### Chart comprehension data
*** Block opens ***

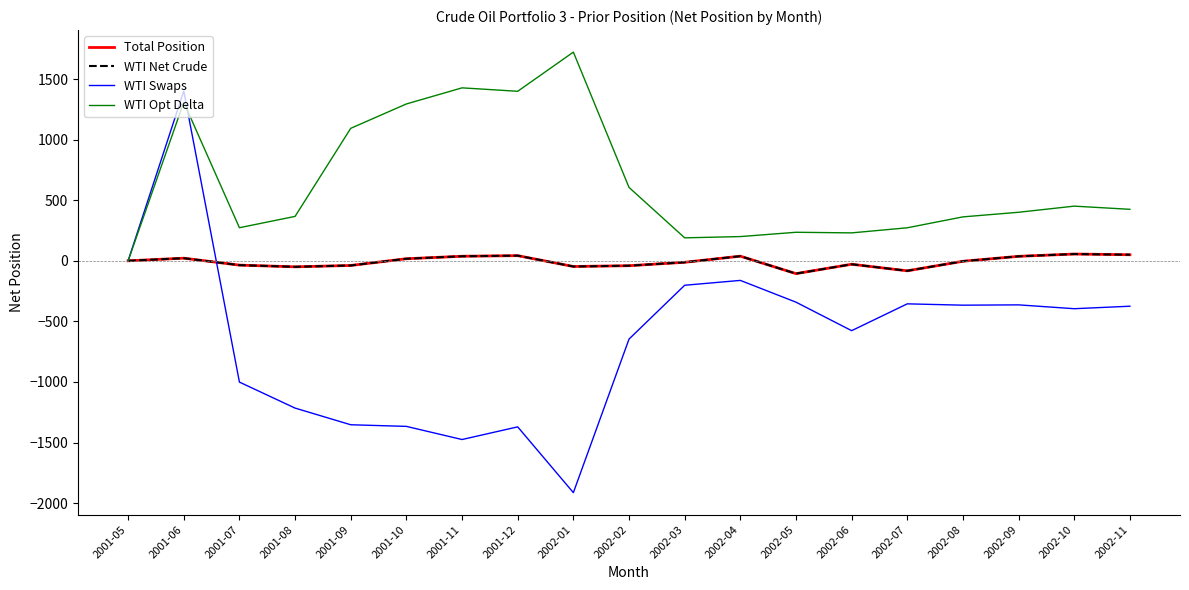

Does the chart have visible grid lines?

No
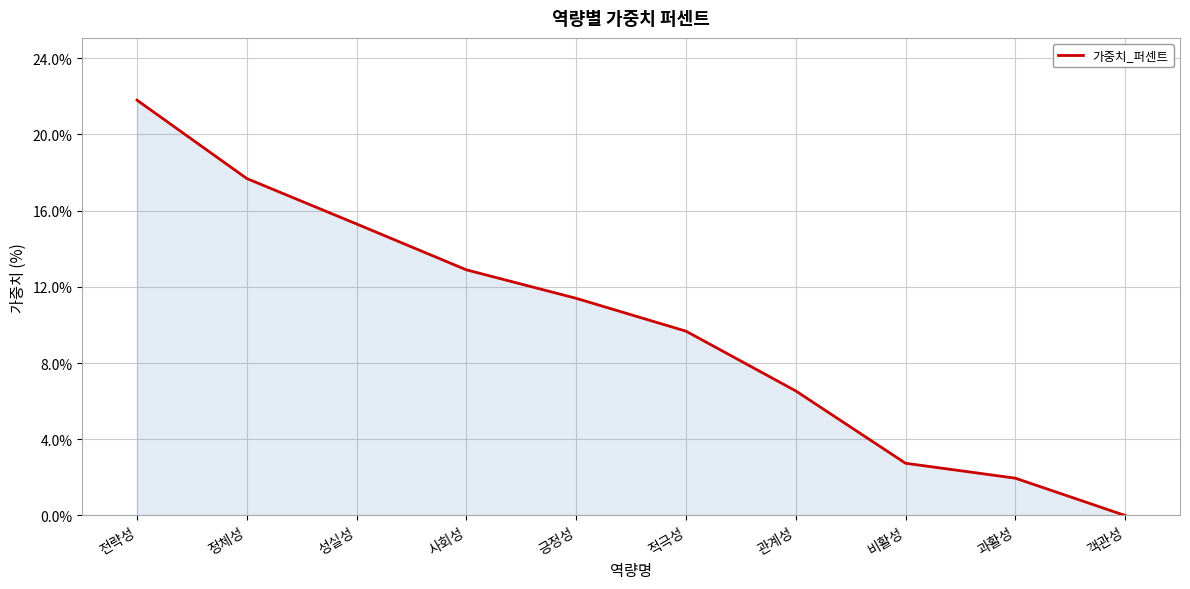

Which label corresponds to the smallest value in the chart?

객관성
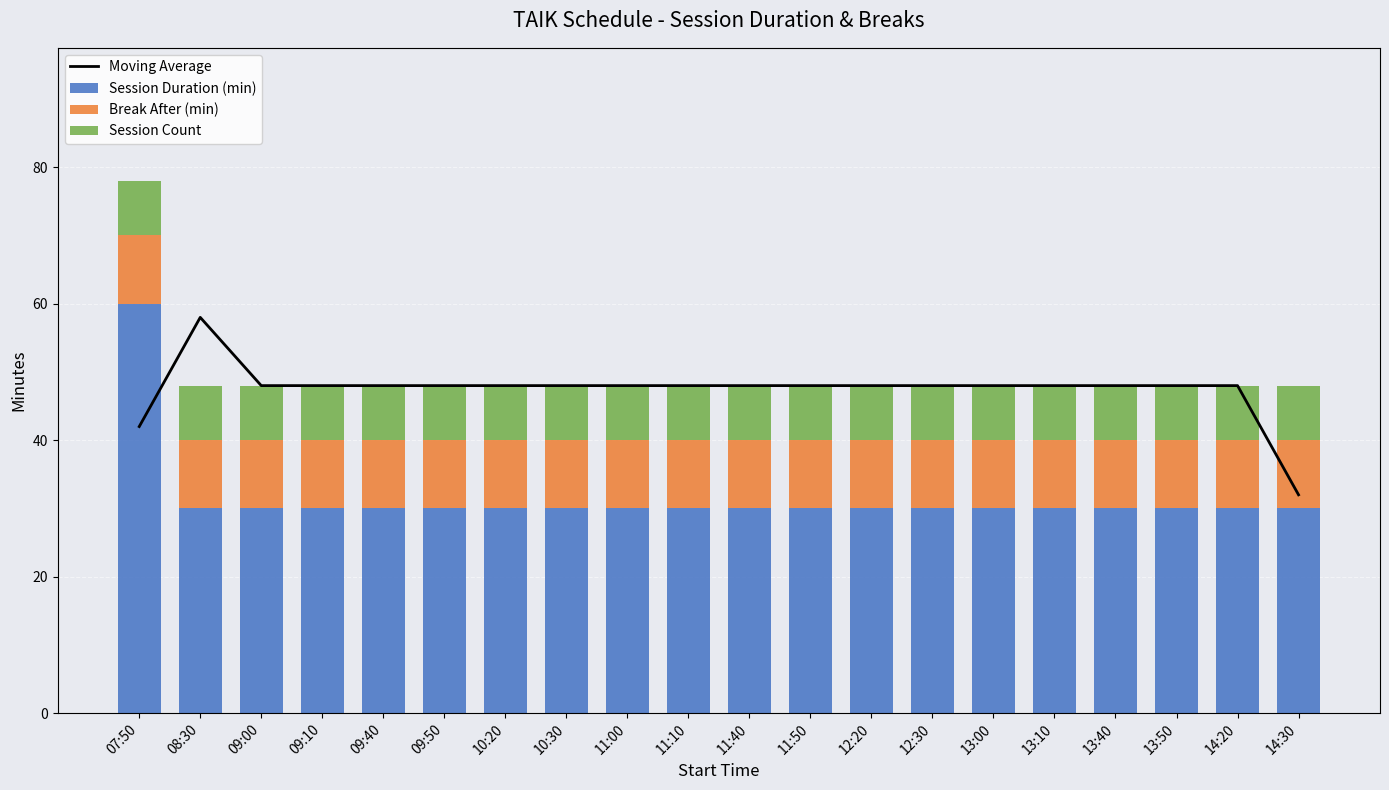

True or false: Break After (min) has a value of 4 at 11:40.

False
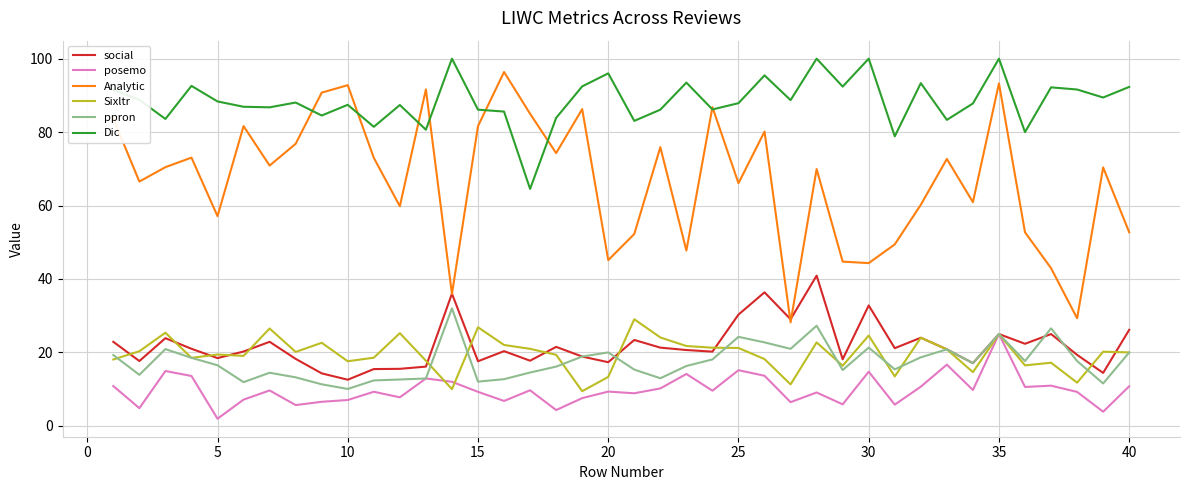

What is the maximum value for Sixltr?

29.0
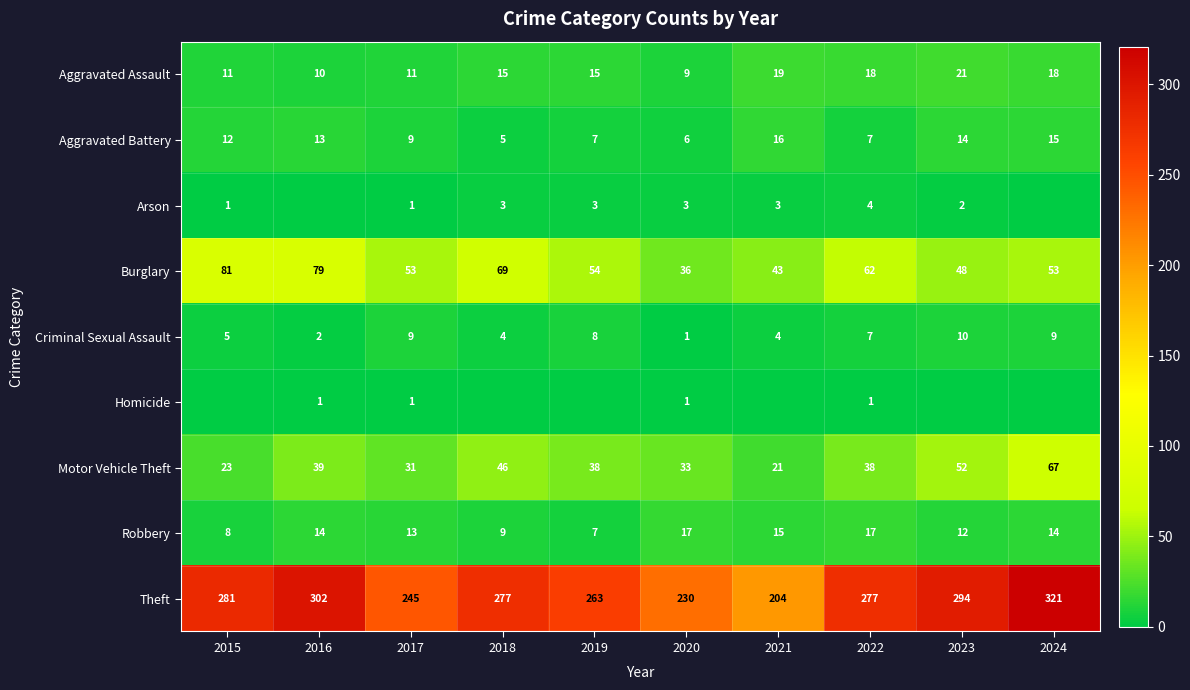

What is the total value across all series at 2017?

373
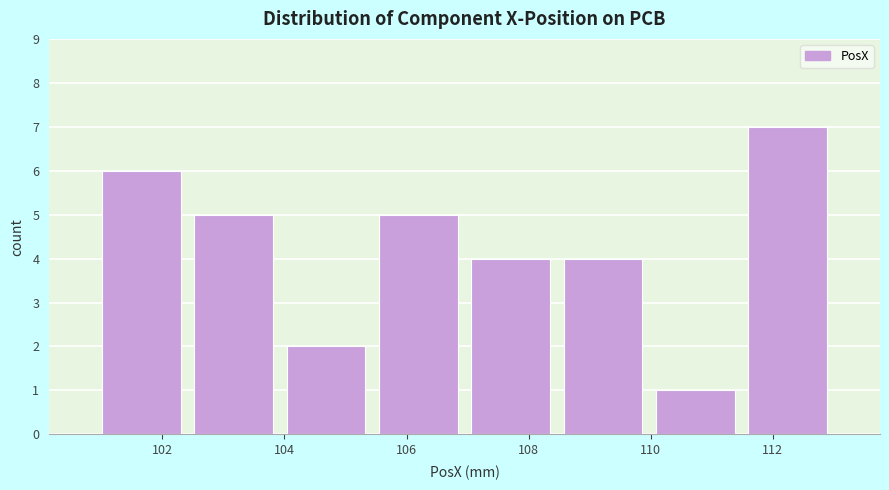

Reading left to right, transcribe this chart: for each bar, give the range it covers on the x-axis and its height. Neither the bar edges nor the heights are printed on the chart, so give them approximately, as read against the axes.

101.0 to 102.4: 6
102.4 to 104.0: 5
104.0 to 105.4: 2
105.4 to 107.0: 5
107.0 to 108.4: 4
108.4 to 110.0: 4
110.0 to 111.4: 1
111.4 to 113.0: 7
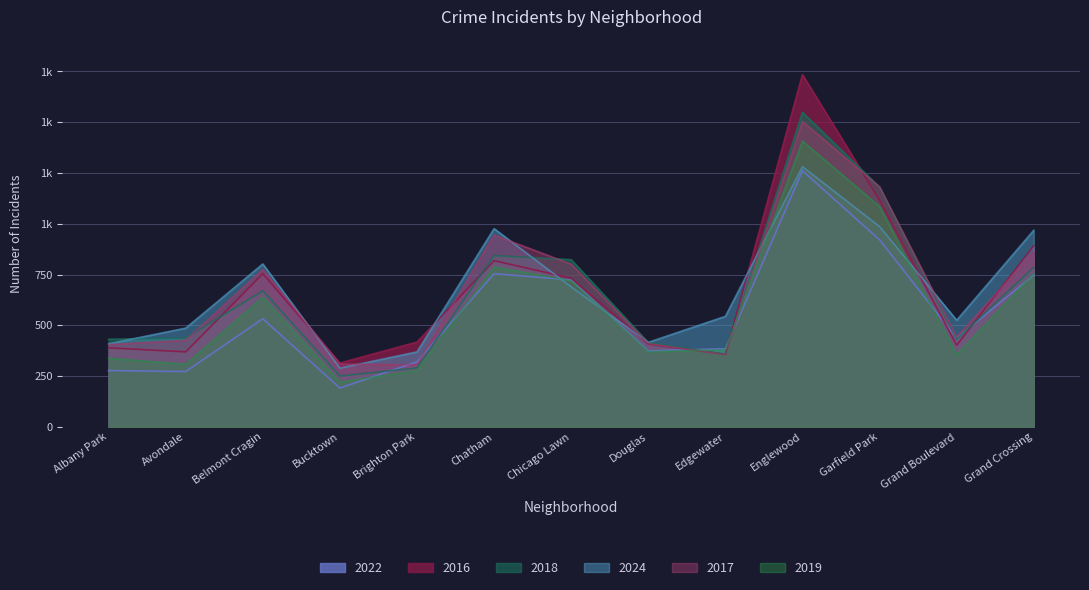

How many intersections are there between 2022 and 2024?

2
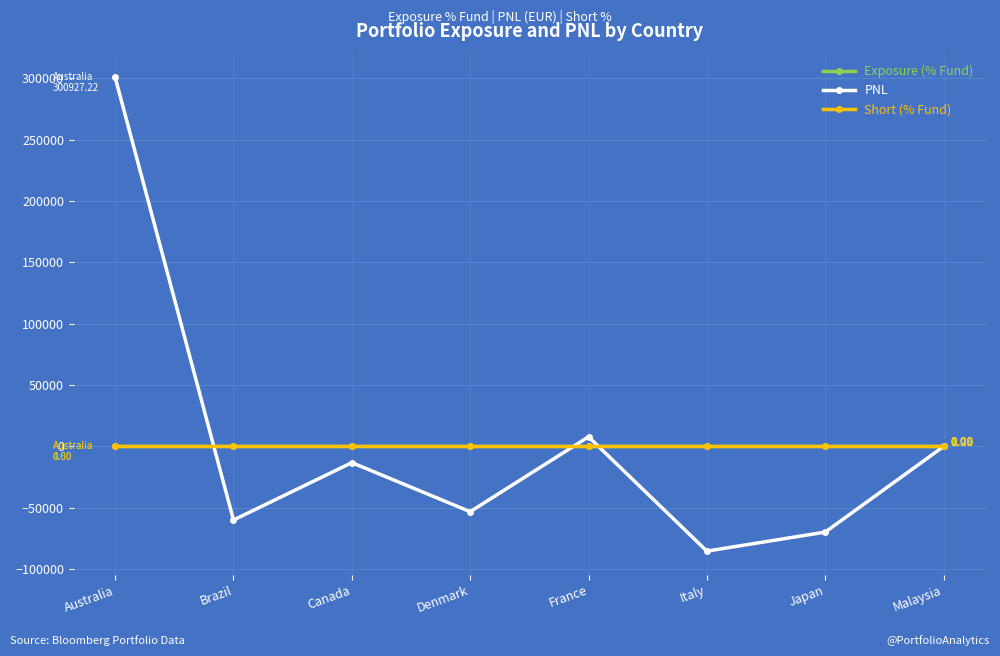

What is the highest value of the Exposure (% Fund) series?

4.6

*** Block closes ***

### Activity
Rewrite all of the material above, swapping each "chart" for "graph" and keeping everything else the same. Leave the pictures out.

### Written response
Does the graph have visible grid lines?

No

Which label corresponds to the smallest value in the graph?

객관성

True or false: Break After (min) has a value of 4 at 11:40.

False

What is the maximum value for Sixltr?

29.0

What is the total value across all series at 2017?

373

Reading left to right, transcribe this graph: for each bar, give the range it covers on the x-axis and its height. Neither the bar edges nor the heights are printed on the graph, so give them approximately, as read against the axes.

101.0 to 102.4: 6
102.4 to 104.0: 5
104.0 to 105.4: 2
105.4 to 107.0: 5
107.0 to 108.4: 4
108.4 to 110.0: 4
110.0 to 111.4: 1
111.4 to 113.0: 7

How many intersections are there between 2022 and 2024?

2

What is the highest value of the Exposure (% Fund) series?

4.6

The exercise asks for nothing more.